“Profeta, não dê palha ao povo!”

“O profeta que tem um sonho conte o sonho; e aquele que tem a minha palavra, fale fielmente a minha palavra. Que tem a palha em comum com o trigo?, diz o SENHOR.” – Jeremias 23.28 (Almeida Século 21).

No meu tempo de aluno do Seminário do Sul, quando os alunos do primeiro ano iam pregar seu sermão de prova, os veteranos se alvoroçavam. Os calouros eram por eles chamados de “palhudos” e exortados a não pregarem palha. Na sala de aula de Homilética, um pequeno salão de cultos, com púlpito e tudo, aparecia o texto de Êxodo 5.7: “Não deis palha ao povo”. Era uma brincadeira que servia de laços de união. Eram tempos bons, também. Ninguém queria ser chamado de “palhudo”, que denotava o pregador fraco, relaxado. Os candidatos a pastores queriam pregar bem.

Deus não gosta de pregadores palhudos. Não do pregador fraco, mas de outro tipo de palhudo. Não é a palha de Êxodo que o incomoda, mas a palha da qual ele falou a Jeremias, os devaneios humanos.  Ao profeta, ele compara os sonhos com a palha e sua Palavra com o trigo. Havia gente pregando seus sonhos, tantos os oníricos como os devaneios, como se fossem Palavra de Deus. Como hoje: há gente trocando a Palavra de Deus, a Bíblia, sua revelação verbalizada e proposicional, pelos sonhos humanos. São púlpitos que têm vergonha de ecoar a Bíblia, porque a acham ultrapassada, e ecoam o coração humano.  E deixam de ser apaixonados pela Palavra e por Jesus, o fio de prumo para interpretar a Palavra, e se dizem apaixonados por Tillich, Nietzsche, Marx e outros confusos e fracassados. Sonhos humanos são palha, por mais bem intencionados que sejam. A Palavra é o trigo.

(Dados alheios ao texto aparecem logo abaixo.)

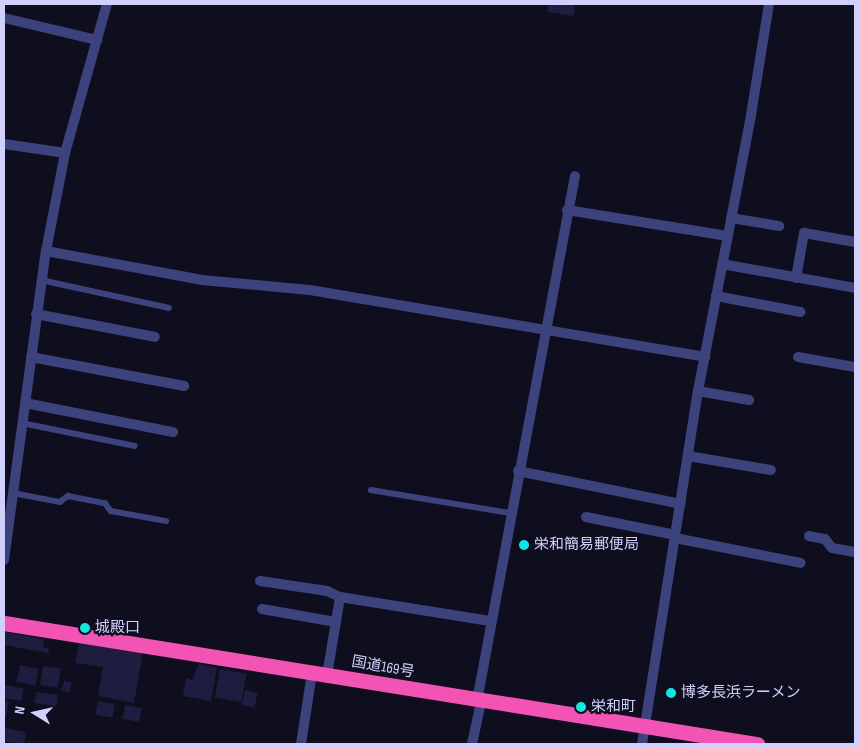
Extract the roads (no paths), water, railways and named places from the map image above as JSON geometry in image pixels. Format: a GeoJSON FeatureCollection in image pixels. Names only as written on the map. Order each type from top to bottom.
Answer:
{"type":"FeatureCollection","features":[{"type":"Feature","properties":{"kind":"highway","name":"国道169号"},"geometry":{"type":"LineString","coordinates":[[4,623],[479,701],[757,744]]}},
{"type":"Feature","properties":{"kind":"street"},"geometry":{"type":"LineString","coordinates":[[4,560],[6,532],[13,493],[41,280],[64,153],[108,4]]}},
{"type":"Feature","properties":{"kind":"street"},"geometry":{"type":"LineString","coordinates":[[642,744],[698,391],[728,236],[769,4]]}},
{"type":"Feature","properties":{"kind":"street"},"geometry":{"type":"LineString","coordinates":[[4,18],[97,40]]}},
{"type":"Feature","properties":{"kind":"street"},"geometry":{"type":"LineString","coordinates":[[4,144],[64,153]]}},
{"type":"Feature","properties":{"kind":"street"},"geometry":{"type":"LineString","coordinates":[[472,744],[490,621],[575,176]]}},
{"type":"Feature","properties":{"kind":"street"},"geometry":{"type":"LineString","coordinates":[[567,210],[728,236]]}},
{"type":"Feature","properties":{"kind":"street"},"geometry":{"type":"LineString","coordinates":[[731,218],[779,226]]}},
{"type":"Feature","properties":{"kind":"street"},"geometry":{"type":"LineString","coordinates":[[796,278],[804,233],[855,242]]}},
{"type":"Feature","properties":{"kind":"street"},"geometry":{"type":"LineString","coordinates":[[46,251],[202,280],[310,290],[705,357]]}},
{"type":"Feature","properties":{"kind":"street"},"geometry":{"type":"LineString","coordinates":[[722,264],[855,288]]}},
{"type":"Feature","properties":{"kind":"street"},"geometry":{"type":"LineString","coordinates":[[716,296],[800,312]]}},
{"type":"Feature","properties":{"kind":"street"},"geometry":{"type":"LineString","coordinates":[[36,314],[155,337]]}},
{"type":"Feature","properties":{"kind":"street"},"geometry":{"type":"LineString","coordinates":[[31,357],[184,386]]}},
{"type":"Feature","properties":{"kind":"street"},"geometry":{"type":"LineString","coordinates":[[798,357],[855,367]]}},
{"type":"Feature","properties":{"kind":"street"},"geometry":{"type":"LineString","coordinates":[[698,391],[749,400]]}},
{"type":"Feature","properties":{"kind":"street"},"geometry":{"type":"LineString","coordinates":[[25,403],[173,432]]}},
{"type":"Feature","properties":{"kind":"street"},"geometry":{"type":"LineString","coordinates":[[688,456],[771,470]]}},
{"type":"Feature","properties":{"kind":"street"},"geometry":{"type":"LineString","coordinates":[[518,471],[681,504]]}},
{"type":"Feature","properties":{"kind":"street"},"geometry":{"type":"LineString","coordinates":[[586,518],[801,563]]}},
{"type":"Feature","properties":{"kind":"street"},"geometry":{"type":"LineString","coordinates":[[809,536],[825,539],[832,548],[855,552]]}},
{"type":"Feature","properties":{"kind":"street"},"geometry":{"type":"LineString","coordinates":[[260,581],[327,591],[340,597],[490,621]]}},
{"type":"Feature","properties":{"kind":"street"},"geometry":{"type":"LineString","coordinates":[[301,744],[336,622],[340,597]]}},
{"type":"Feature","properties":{"kind":"street"},"geometry":{"type":"LineString","coordinates":[[262,609],[336,622]]}},
{"type":"Feature","properties":{"kind":"lane"},"geometry":{"type":"LineString","coordinates":[[41,280],[169,308]]}},
{"type":"Feature","properties":{"kind":"lane"},"geometry":{"type":"LineString","coordinates":[[22,423],[135,446]]}},
{"type":"Feature","properties":{"kind":"lane"},"geometry":{"type":"LineString","coordinates":[[371,490],[510,513]]}},
{"type":"Feature","properties":{"kind":"lane"},"geometry":{"type":"LineString","coordinates":[[13,493],[60,502],[68,496],[105,503],[111,511],[166,521]]}},
{"type":"Feature","properties":{"kind":"place","name":"栄和簡易郵便局"},"geometry":{"type":"Point","coordinates":[524,545]}},
{"type":"Feature","properties":{"kind":"place","name":"城殿口"},"geometry":{"type":"Point","coordinates":[85,628]}},
{"type":"Feature","properties":{"kind":"place","name":"博多長浜ラーメン"},"geometry":{"type":"Point","coordinates":[671,693]}},
{"type":"Feature","properties":{"kind":"place","name":"栄和町"},"geometry":{"type":"Point","coordinates":[581,707]}}]}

Há os que sonham e atribuem seu onirismo a Deus. Seus sonhos são revelação de Deus. Acham-se novos Josés (tanto o do Antigo Testamento como o esposo de Maria) e que o produto de sua mente é revelação divina. Normalmente tais pessoas fazem um conceito muito baixo da Bíblia. E não me parecem sadias.

Palha é falso alimento. A pessoa mastiga substância que não alimenta. O trigo é o vegetal símbolo do alimento. Ele gera o pão e as massas, por exemplo. Dá substância. Os pregadores têm direito de sonhar e de ter escritores e pensadores prediletos, mas nunca de querer alimentar o povo com eles. Nossos sonhos são sonhos, e o que alimenta o povo é a Palavra.

Há muitos crentes que gostam de palha. Em uma igreja que pastoreei, uma senhora a freqüentou por três meses e depois disse que não seria membro da igreja. Nós dávamos muita ênfase à Bíblia e ela queria uma igreja que desse mais ênfase às experiências. Nós éramos muito tradicionais, porque ensinávamos a Bíblia. Ela queria sonhos e revelações. Foi tão desdenhosa que me levou a dizer: “Fico muito agradecido por não tê-la como ovelha!”.

Quem quer comer palha por certo que terá fornecedores de palha para enganá-lo. Vá e encha sua barriga. Mas o crente sincero deve rejeitar palha e exigir trigo do seu pastor. Quando Deus comissiona um homem para ser pastor não o faz para ele se aproveitar do rebanho ou para projetar seu nome em algum projeto, mas para alimentar o povo com o trigo da sua Palavra. Ele acertará as contas com os fornecedores de palha. E os pastores devem ser sérios. Não devem dar palha ao povo.

Ovelha, não aceite palha! Profeta, não dê palha ao povo!